> _Source records_:
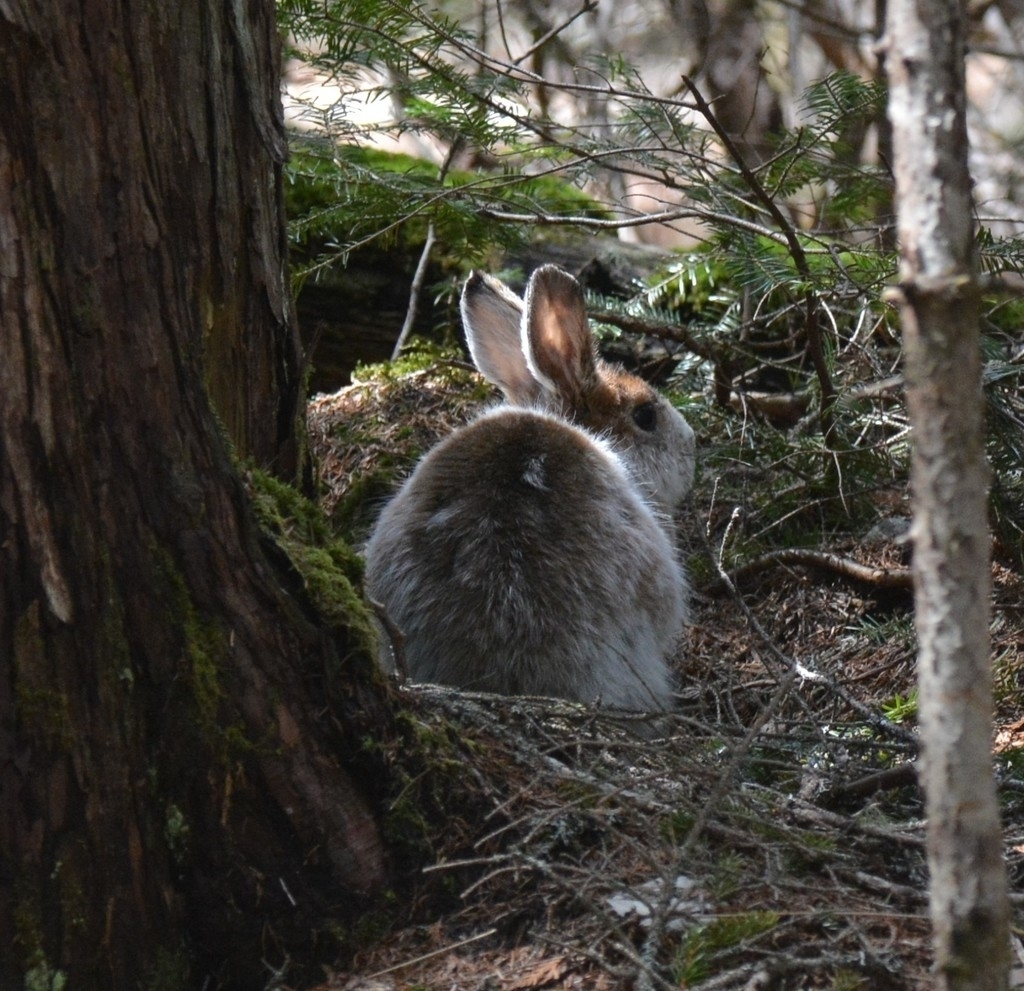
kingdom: Animalia
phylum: Chordata
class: Mammalia
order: Lagomorpha
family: Leporidae
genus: Lepus
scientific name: Lepus americanus
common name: Snowshoe hare
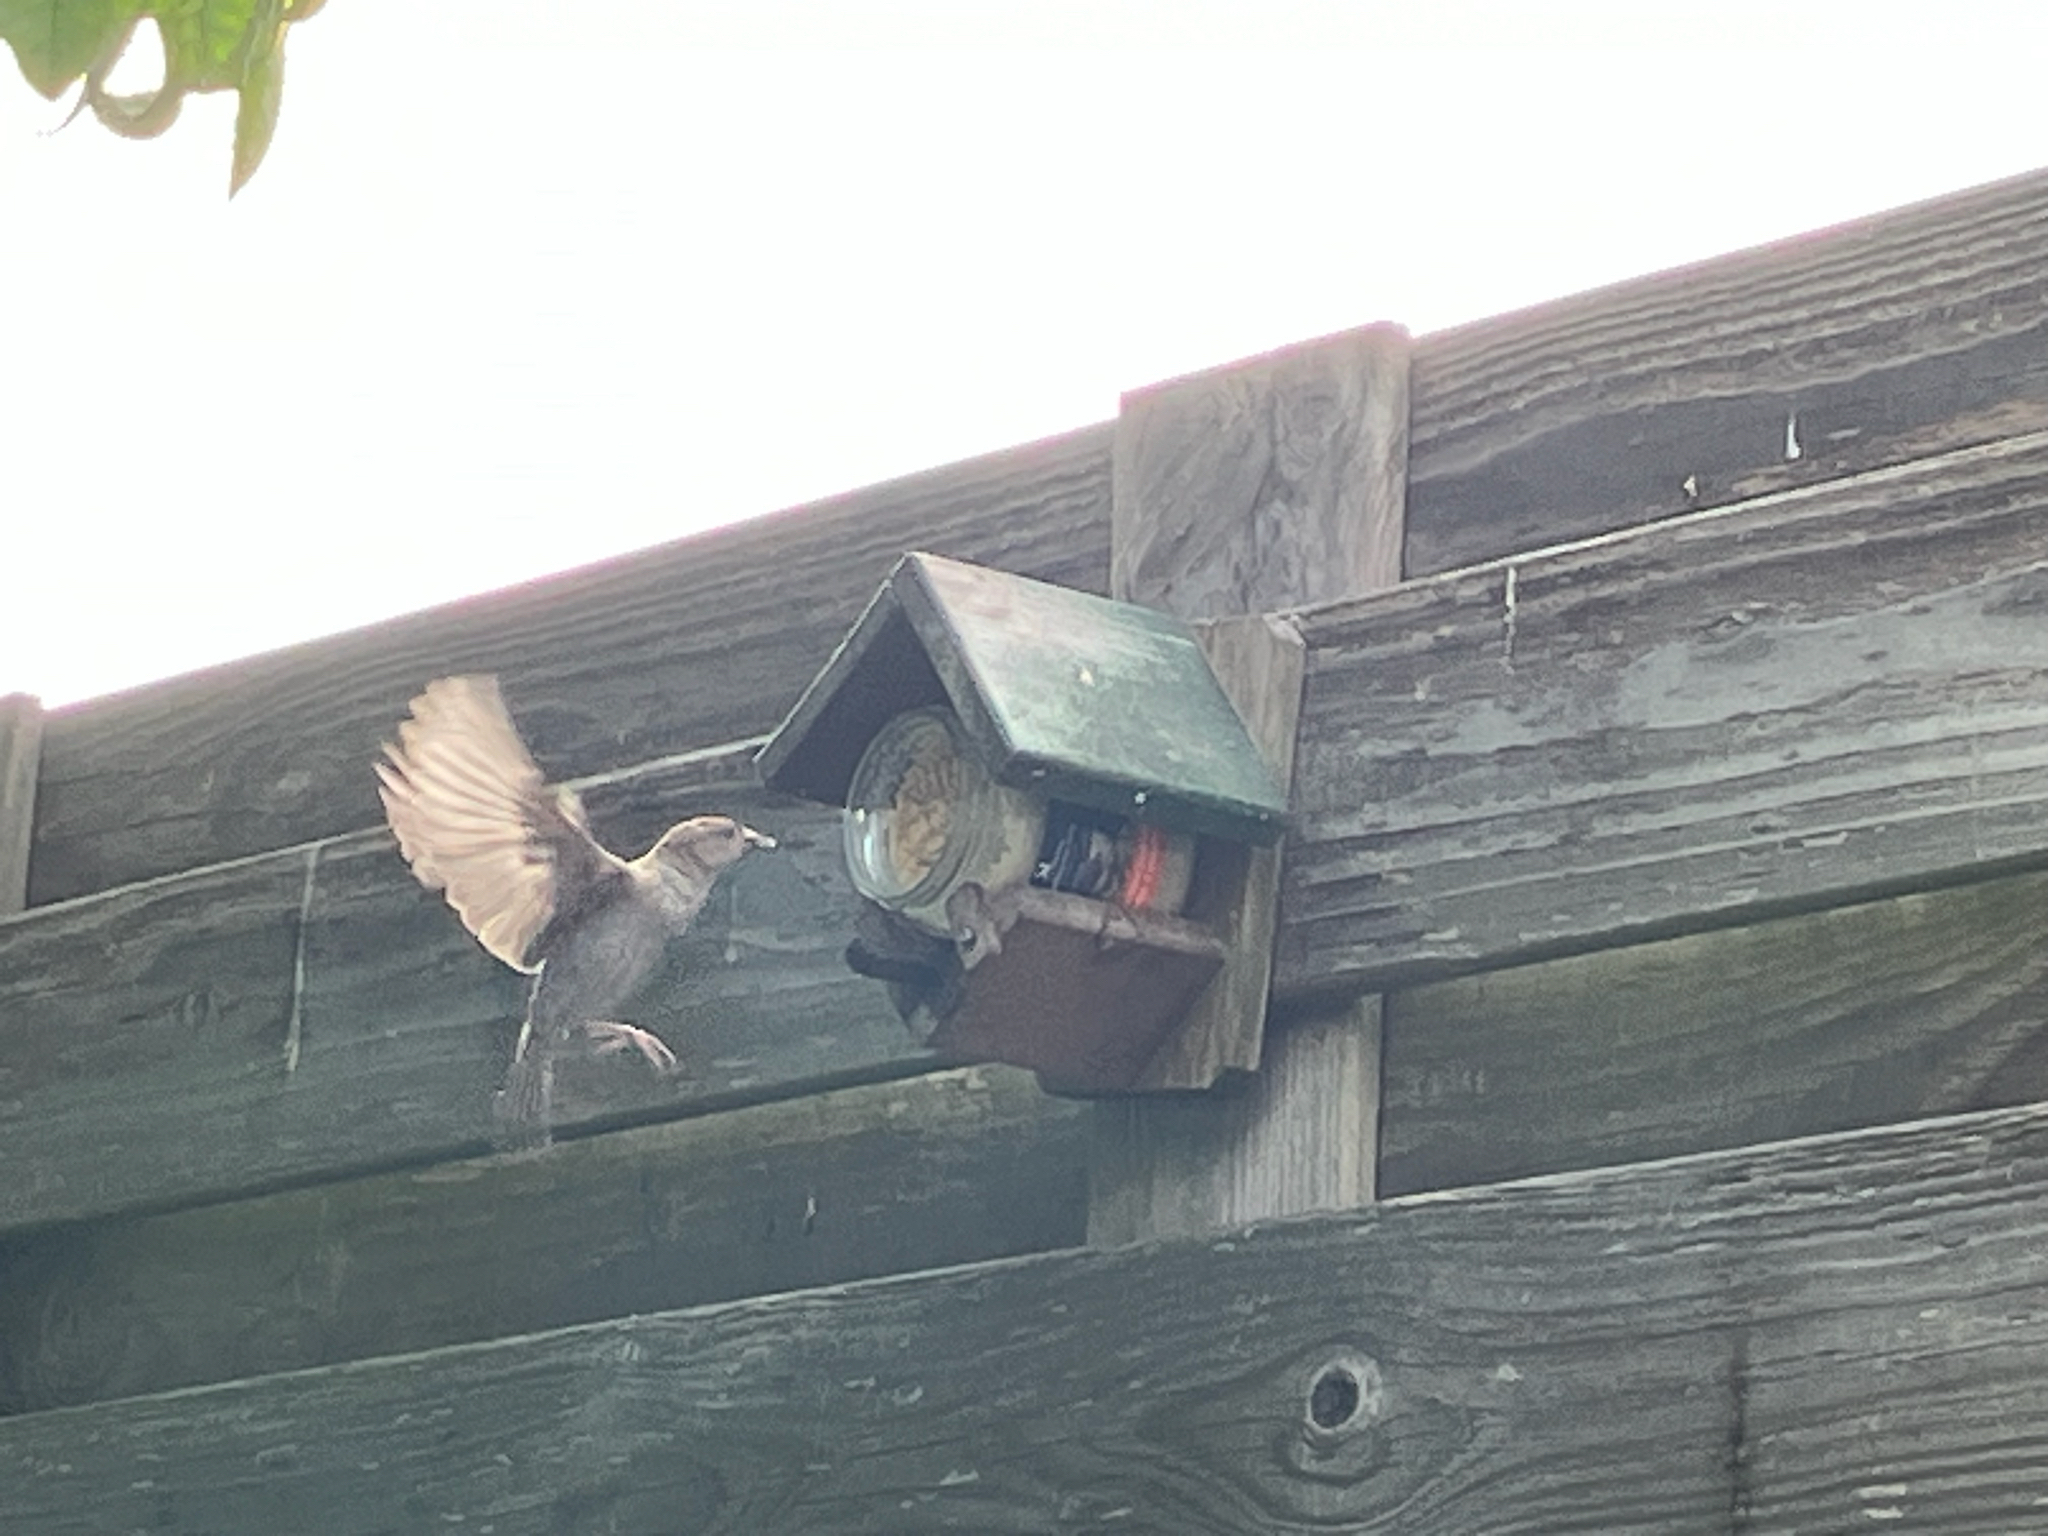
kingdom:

> _Exercise requirements_:
Please render the listing above as a JSON list of strings, one string per line, skipping blank lines and leaving out the pictures.

> _Complete response_:
[
  "kingdom: Animalia",
  "phylum: Chordata",
  "class: Mammalia",
  "order: Lagomorpha",
  "family: Leporidae",
  "genus: Lepus",
  "scientific name: Lepus americanus",
  "common name: Snowshoe hare",
  "kingdom:"
]